Em meio às discussões sobre transformação digital, eficiência operacional e sustentabilidade financeira na Hospitalar 2026, um tema também entrou na agenda do setor: o papel da liderança nas organizações de saúde. Foi nesse movimento que Liliana Cherfen lançou o livro “Gestão Humanizada – Liderar é Ver o Outro”.

A obra reúne reflexões, aprendizados e experiências construídas ao longo de sua trajetória à frente da Sincron. O lançamento reuniu executivos, profissionais da saúde e convidados durante a feira, em um momento marcado por discussões sobre cultura organizacional, liderança consciente e desenvolvimento humano nas empresas.

Juliana Vicente, head do portfólio de Saúde da Informa Markets, organizadora do evento, destacou a relevância de ampliar o debate sobre gestão humanizada dentro do setor.

“A Hospitalar também é um espaço para discutir cultura, liderança e desenvolvimento humano. O lançamento deste livro reforça como o cuidado com as pessoas precisa estar no centro das estratégias das empresas de saúde”, pontuou Juliana.

Durante lançamento, no dia 20 de maio, a CEO da Sincron exaltou Waleska Santos, presidente da Hospitalar, como uma inspiração em sua trajetória profissional e na construção de lideranças mais conectadas ao desenvolvimento humano.

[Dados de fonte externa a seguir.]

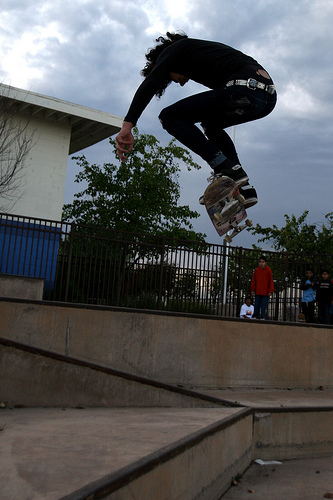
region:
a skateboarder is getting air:
[85, 23, 292, 293]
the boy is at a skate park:
[7, 7, 332, 495]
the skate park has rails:
[7, 336, 330, 494]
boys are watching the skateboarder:
[228, 247, 332, 335]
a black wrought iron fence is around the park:
[2, 205, 332, 332]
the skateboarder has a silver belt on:
[221, 75, 280, 98]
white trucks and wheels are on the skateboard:
[210, 191, 255, 250]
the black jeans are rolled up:
[158, 85, 278, 165]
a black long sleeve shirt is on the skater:
[121, 38, 278, 125]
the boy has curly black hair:
[137, 24, 209, 100]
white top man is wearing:
[239, 303, 254, 317]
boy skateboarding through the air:
[115, 30, 277, 244]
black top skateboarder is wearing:
[122, 38, 274, 123]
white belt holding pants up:
[224, 78, 277, 93]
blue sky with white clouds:
[0, 0, 332, 252]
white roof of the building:
[0, 81, 124, 151]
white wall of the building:
[0, 110, 71, 228]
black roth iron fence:
[0, 210, 331, 321]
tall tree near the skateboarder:
[32, 116, 212, 321]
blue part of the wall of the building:
[0, 219, 63, 311]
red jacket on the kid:
[248, 265, 276, 295]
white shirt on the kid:
[239, 303, 254, 317]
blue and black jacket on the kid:
[297, 276, 316, 302]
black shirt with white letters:
[313, 279, 332, 299]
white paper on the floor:
[254, 456, 283, 466]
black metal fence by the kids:
[0, 209, 331, 326]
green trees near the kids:
[210, 208, 331, 321]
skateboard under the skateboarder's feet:
[203, 175, 254, 243]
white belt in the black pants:
[225, 77, 278, 97]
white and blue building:
[0, 81, 123, 295]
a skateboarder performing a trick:
[114, 31, 277, 247]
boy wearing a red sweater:
[249, 265, 274, 296]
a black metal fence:
[0, 212, 332, 327]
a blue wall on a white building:
[0, 217, 60, 290]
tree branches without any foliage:
[1, 77, 38, 220]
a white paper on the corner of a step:
[255, 457, 282, 467]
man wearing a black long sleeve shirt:
[123, 37, 272, 123]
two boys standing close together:
[299, 269, 331, 323]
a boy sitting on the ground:
[238, 297, 255, 319]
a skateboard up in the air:
[203, 174, 252, 244]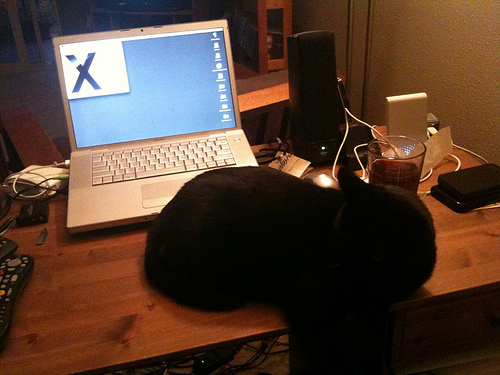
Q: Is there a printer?
A: No, there are no printers.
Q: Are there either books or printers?
A: No, there are no printers or books.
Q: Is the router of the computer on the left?
A: Yes, the router is on the left of the image.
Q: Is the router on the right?
A: No, the router is on the left of the image.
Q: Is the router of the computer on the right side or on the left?
A: The router is on the left of the image.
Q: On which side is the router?
A: The router is on the left of the image.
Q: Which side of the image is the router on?
A: The router is on the left of the image.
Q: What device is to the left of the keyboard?
A: The device is a router.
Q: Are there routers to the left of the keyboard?
A: Yes, there is a router to the left of the keyboard.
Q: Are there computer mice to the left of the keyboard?
A: No, there is a router to the left of the keyboard.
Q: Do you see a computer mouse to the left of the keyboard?
A: No, there is a router to the left of the keyboard.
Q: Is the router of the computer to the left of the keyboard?
A: Yes, the router is to the left of the keyboard.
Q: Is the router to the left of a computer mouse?
A: No, the router is to the left of the keyboard.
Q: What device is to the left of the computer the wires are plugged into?
A: The device is a router.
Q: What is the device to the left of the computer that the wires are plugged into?
A: The device is a router.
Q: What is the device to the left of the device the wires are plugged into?
A: The device is a router.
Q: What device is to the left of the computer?
A: The device is a router.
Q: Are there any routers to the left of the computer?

Ao escrever, a empresária, que também integrou a série Mulheres na Saúde, constrói uma reflexão sobre como organizações podem alcançar resultados consistentes sem dissociar performance, propósito e relações humanas.

Liderança além dos indicadores

Ao apresentar o livro, a executiva compartilhou que a publicação nasce de experiências vividas ao longo de sua trajetória profissional e da observação sobre os impactos das lideranças no ambiente corporativo.

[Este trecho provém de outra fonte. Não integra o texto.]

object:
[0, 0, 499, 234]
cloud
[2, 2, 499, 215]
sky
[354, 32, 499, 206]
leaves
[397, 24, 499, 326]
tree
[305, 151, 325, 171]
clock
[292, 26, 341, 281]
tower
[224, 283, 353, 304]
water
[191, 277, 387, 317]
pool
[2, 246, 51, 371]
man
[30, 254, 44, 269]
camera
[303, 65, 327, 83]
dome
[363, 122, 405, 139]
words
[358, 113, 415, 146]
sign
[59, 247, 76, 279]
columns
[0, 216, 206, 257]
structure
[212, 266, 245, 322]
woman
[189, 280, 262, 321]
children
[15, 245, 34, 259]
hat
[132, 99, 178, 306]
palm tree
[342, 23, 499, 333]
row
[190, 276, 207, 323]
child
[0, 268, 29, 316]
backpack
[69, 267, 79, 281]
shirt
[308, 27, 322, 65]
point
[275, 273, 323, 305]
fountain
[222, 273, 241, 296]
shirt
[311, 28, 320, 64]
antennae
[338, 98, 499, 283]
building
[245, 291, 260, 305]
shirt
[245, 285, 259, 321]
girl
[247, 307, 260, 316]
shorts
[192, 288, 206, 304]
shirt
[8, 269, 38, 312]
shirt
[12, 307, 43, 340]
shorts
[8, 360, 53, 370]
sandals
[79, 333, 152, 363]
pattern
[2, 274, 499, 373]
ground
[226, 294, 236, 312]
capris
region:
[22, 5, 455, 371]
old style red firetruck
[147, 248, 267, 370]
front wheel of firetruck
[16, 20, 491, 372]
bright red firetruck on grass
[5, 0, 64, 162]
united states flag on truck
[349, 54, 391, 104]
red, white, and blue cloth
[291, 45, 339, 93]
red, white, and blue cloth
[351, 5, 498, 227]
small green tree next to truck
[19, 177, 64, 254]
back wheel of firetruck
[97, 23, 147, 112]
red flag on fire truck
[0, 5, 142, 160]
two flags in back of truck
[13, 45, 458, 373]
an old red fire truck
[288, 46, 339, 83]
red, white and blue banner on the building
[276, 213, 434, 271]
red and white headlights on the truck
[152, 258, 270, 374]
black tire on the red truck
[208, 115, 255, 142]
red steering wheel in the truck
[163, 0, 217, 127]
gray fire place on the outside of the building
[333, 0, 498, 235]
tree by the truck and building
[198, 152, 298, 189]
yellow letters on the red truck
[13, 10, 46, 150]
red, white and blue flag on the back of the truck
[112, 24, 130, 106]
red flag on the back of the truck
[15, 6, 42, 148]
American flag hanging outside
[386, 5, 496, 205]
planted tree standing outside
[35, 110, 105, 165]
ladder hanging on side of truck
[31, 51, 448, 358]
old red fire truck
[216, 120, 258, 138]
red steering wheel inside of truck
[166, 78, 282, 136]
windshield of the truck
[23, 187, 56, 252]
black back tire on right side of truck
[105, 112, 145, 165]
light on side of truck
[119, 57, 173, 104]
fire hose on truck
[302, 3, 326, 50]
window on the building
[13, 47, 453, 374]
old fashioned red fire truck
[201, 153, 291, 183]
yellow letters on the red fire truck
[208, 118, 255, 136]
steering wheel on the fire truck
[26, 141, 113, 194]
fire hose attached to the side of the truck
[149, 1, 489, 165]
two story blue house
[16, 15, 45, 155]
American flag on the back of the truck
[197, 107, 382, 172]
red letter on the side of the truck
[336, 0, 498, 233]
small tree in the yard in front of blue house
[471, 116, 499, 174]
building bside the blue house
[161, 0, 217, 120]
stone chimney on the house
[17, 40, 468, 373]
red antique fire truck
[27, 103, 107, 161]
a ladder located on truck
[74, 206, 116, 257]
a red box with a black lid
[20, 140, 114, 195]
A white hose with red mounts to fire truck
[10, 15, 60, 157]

“Escrever este livro foi, acima de tudo, revisitar pessoas, histórias e aprendizados que marcaram minha trajetória”, afirmou.

Segundo Liliana, a proposta da gestão humanizada ainda é frequentemente interpretada de forma superficial pelo mercado, como um modelo permissivo ou excessivamente flexível. Para a CEO, o conceito exige consciência, responsabilidade e coerência na forma de liderar.

“Nos meus 21 anos de gestão da Sincron, aprendi que resultados sustentáveis acontecem por meio de líderes capazes de se autogerir. Porque a liderança humanizada começa na autoliderança”, disse.

A autora também ressaltou que empresas não se sustentam apenas por estruturas, processos ou metas.

“Sempre acreditei que empresas são feitas por pessoas. Sem elas, empresas são apenas estruturas, processos e espaços vazios”, declarou Liliana.

Cultura organizacional na prática

Ao longo da obra, Liliana aborda temas como confiança, desenvolvimento de talentos, relações interpessoais e cultura organizacional. Um dos pontos centrais do livro é a defesa de que o cuidado com as pessoas não deve ser tratado como algo dissociado da busca por eficiência e resultados.

“Cultura não está no discurso. Está na forma como as decisões são tomadas, como as relações são conduzidas e como as pessoas são tratadas dentro das empresas”, destacou durante o lançamento.

A discussão dialoga diretamente com um momento vivido pelo setor de saúde, marcado pela pressão por produtividade, avanço tecnológico, retenção de talentos e necessidade de adaptação constante nas organizações.

Nesse contexto, a obra propõe uma liderança mais conectada à escuta, ao desenvolvimento humano e à construção de relações sustentáveis dentro das empresas. “Cuidar e performar caminham juntos. Não é utopia. É decisão”, afirmou a autora.

Reflexão sobre o futuro da gestão

Mais do que apresentar um modelo de liderança, o livro propõe uma reflexão sobre o impacto humano das decisões tomadas dentro das organizações. Liliana deixou uma provocação sobre o papel das lideranças no ambiente corporativo.

“Espero que cada pessoa que leia esta obra saia dela com uma reflexão muito simples: ‘como eu faço o outro se sentir quando lidero?’ Porque, no fim, liderar é conexão humana”.